Now, I have no issue with this. I'm moving out, moving on, and will probably end up in Kenya full time. However I have an issue with how they are dealing with BabyBoy. They call her 'mom' and 'mommy' to him. 'Give it to mommy!' 'Say goodbye to mommy!' It's too soon. I'm annoyed and frustrated. My mom's life is gone, for this baby, and they are ripping what she's done away. They cuddle under the picture of my mom and dad. My mom's pictures are slowly being replaced with pictures of the 'new future wife'.

When my boss in Edmonton started dating his wife, he did the same thing. And I thought he was insane, and I said if anything ever happened to my mom, my dad would never do something like that because he had his head screwed on right. But I guess I was wrong. He's moving too fast, and not thinking through things. And ripping our family apart in the process.

I don't know who will still be talking in a year, where my monkey will be, or who he'll grow up to be now. I'm wondering what Dad'll tell the baby if they break up. I wonder what will happen to the baby if anything happens to Dad after his new wife adopts him next year. Most likely I'll never see him again. Most excellent.

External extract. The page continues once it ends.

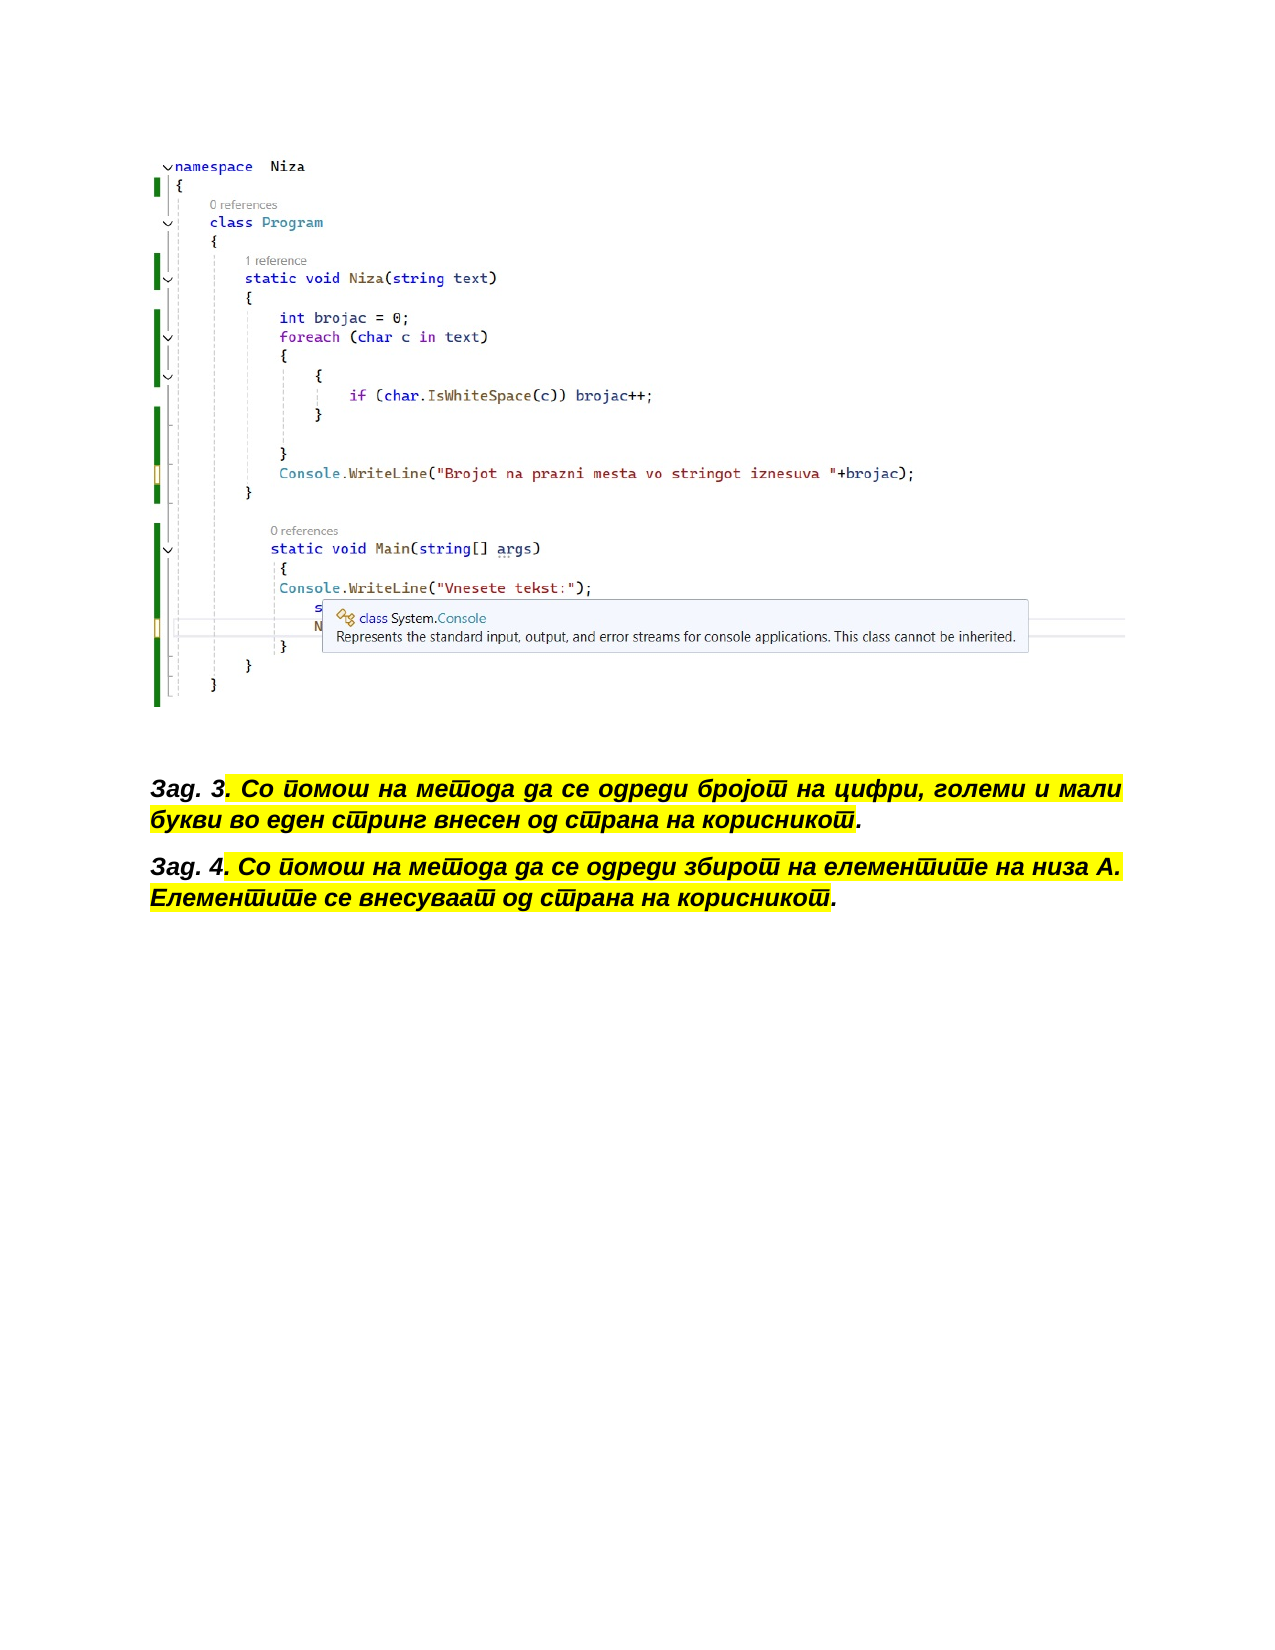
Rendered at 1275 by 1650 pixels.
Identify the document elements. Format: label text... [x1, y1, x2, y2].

picture [150, 150, 1125, 707]
text Зад. 4. Со помош на метода да се одреди збирот на елементите на низа А. Елементите се внесуваат од страна на корисникот. [150, 852, 1125, 912]
text Зад. 3. Со помош на метода да се одреди бројот на цифри, големи и мали букви во еден стринг внесен од страна на корисникот. [150, 773, 1125, 833]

I suppose it won't matter. I suppose I'll just move to Kenya, focus on everyone I can help there, and trust Him. Because that's all I can do.

Sunday, September 5, 2010

Will we ever learn?

One thing I miss about Africa is how easy going everyone is with one another. Here in North America, we judge. We judge people based on their hairstyles, clothes, tattoos, boyfriends, girlfriends, speech, accents, warts, colour, car, house, pet, make-up, zits, etc. We always find something to put someone down about. We aren't content with ourselves so instead we find any little fault in everyone else to make ourselves feel better. I'm the first to admit that I am guilty of this. I wish I could say it wasn't so, but I have a tendency to judge people based on the stupidest things as well.

In Kenya, women would walk down the street, or go to the pool decked out in a prom dress. And everyone would tell her how beautiful she looked, instead of giving her strange looks of disapproval. Women could wear crazy hats and interesting dresses and people would just accept it. Maybe because people in Africa had bigger things to worry about than what the person standing across the street is wearing. Or maybe because they simply do not care! Or, maybe because people have decided to take the high road and love one another.

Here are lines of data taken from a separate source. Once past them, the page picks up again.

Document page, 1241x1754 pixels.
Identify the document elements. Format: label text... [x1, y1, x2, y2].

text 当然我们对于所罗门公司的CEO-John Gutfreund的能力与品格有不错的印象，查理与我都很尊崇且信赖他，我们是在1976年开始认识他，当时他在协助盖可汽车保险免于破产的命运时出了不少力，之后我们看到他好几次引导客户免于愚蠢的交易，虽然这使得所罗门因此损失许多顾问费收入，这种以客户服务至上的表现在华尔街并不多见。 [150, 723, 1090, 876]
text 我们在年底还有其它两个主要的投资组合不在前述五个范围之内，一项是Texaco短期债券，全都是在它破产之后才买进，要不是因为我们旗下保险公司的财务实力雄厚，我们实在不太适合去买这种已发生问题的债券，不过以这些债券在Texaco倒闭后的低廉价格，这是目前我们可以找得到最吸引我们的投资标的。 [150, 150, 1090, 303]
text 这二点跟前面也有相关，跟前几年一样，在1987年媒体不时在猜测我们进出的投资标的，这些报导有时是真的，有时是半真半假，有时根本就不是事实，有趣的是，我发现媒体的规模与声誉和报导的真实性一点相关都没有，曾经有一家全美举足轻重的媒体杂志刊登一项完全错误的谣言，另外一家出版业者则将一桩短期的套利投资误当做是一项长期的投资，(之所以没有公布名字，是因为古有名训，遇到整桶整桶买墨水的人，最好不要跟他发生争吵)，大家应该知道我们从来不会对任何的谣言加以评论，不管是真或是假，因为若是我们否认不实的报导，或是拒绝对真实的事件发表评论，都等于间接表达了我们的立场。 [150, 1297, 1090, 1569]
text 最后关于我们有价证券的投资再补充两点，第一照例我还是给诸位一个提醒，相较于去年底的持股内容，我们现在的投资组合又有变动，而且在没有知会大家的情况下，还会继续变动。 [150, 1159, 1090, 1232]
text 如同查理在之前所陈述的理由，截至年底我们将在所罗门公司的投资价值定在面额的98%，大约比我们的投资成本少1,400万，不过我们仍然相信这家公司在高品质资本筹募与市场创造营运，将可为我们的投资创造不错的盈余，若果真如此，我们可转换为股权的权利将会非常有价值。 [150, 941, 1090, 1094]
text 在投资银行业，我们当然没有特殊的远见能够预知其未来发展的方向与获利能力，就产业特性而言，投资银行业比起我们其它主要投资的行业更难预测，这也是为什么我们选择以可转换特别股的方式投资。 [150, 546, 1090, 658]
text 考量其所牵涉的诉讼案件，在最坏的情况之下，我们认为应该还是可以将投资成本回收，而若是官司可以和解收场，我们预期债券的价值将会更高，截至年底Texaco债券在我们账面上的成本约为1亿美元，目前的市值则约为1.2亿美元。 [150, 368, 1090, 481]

Such a simple thing to do really. Love one another. However it seems to be the hardest thing for us to do. Maybe one day we'll learn to accept one another for who we are. Warts and all.

Be Blessed
<3 Mhea

Saturday, September 4, 2010

Looking ahead..

I'm a nostalgic person. I enjoy remembering the past, so much so I sometimes forget to live in the moment. I remember when we used to ride in the old station wagons, and everyone would fight over the very back seats that faced out the back windows. There was something so appealing to watching the world as we passed it. But I find that that is what I do with my life. I keep looking backwards, remembering the past, living in it, so much so that I don't realize what's going on in the present, until it is also the past, and I'm grasping at the few memories I do have.

So this summer, I decided to live in the moment. I traded in the station wagon, and I took life head on. And I had a fabulous summer with so many wonderful people! I think that it's easier to remember the good times, than live in the unknown. I'm always waiting for the other shoe to drop. So no more. I need to surrender it and move on!! I'm living in the moment, and giving each moment to Him. His plans are bigger than our own, a lesson I was taught in a huge way this summer. I can't wait to see what happens next. And that is the first time I've been able to say that in over two years. I'm looking towards the future, excited for what's going to happen next. Maybe I'll end up in Kitale. Maybe in Edmonton. Maybe in Mexico. But wherever it is, I know I'll be where He wants me to be, and where He can use me best.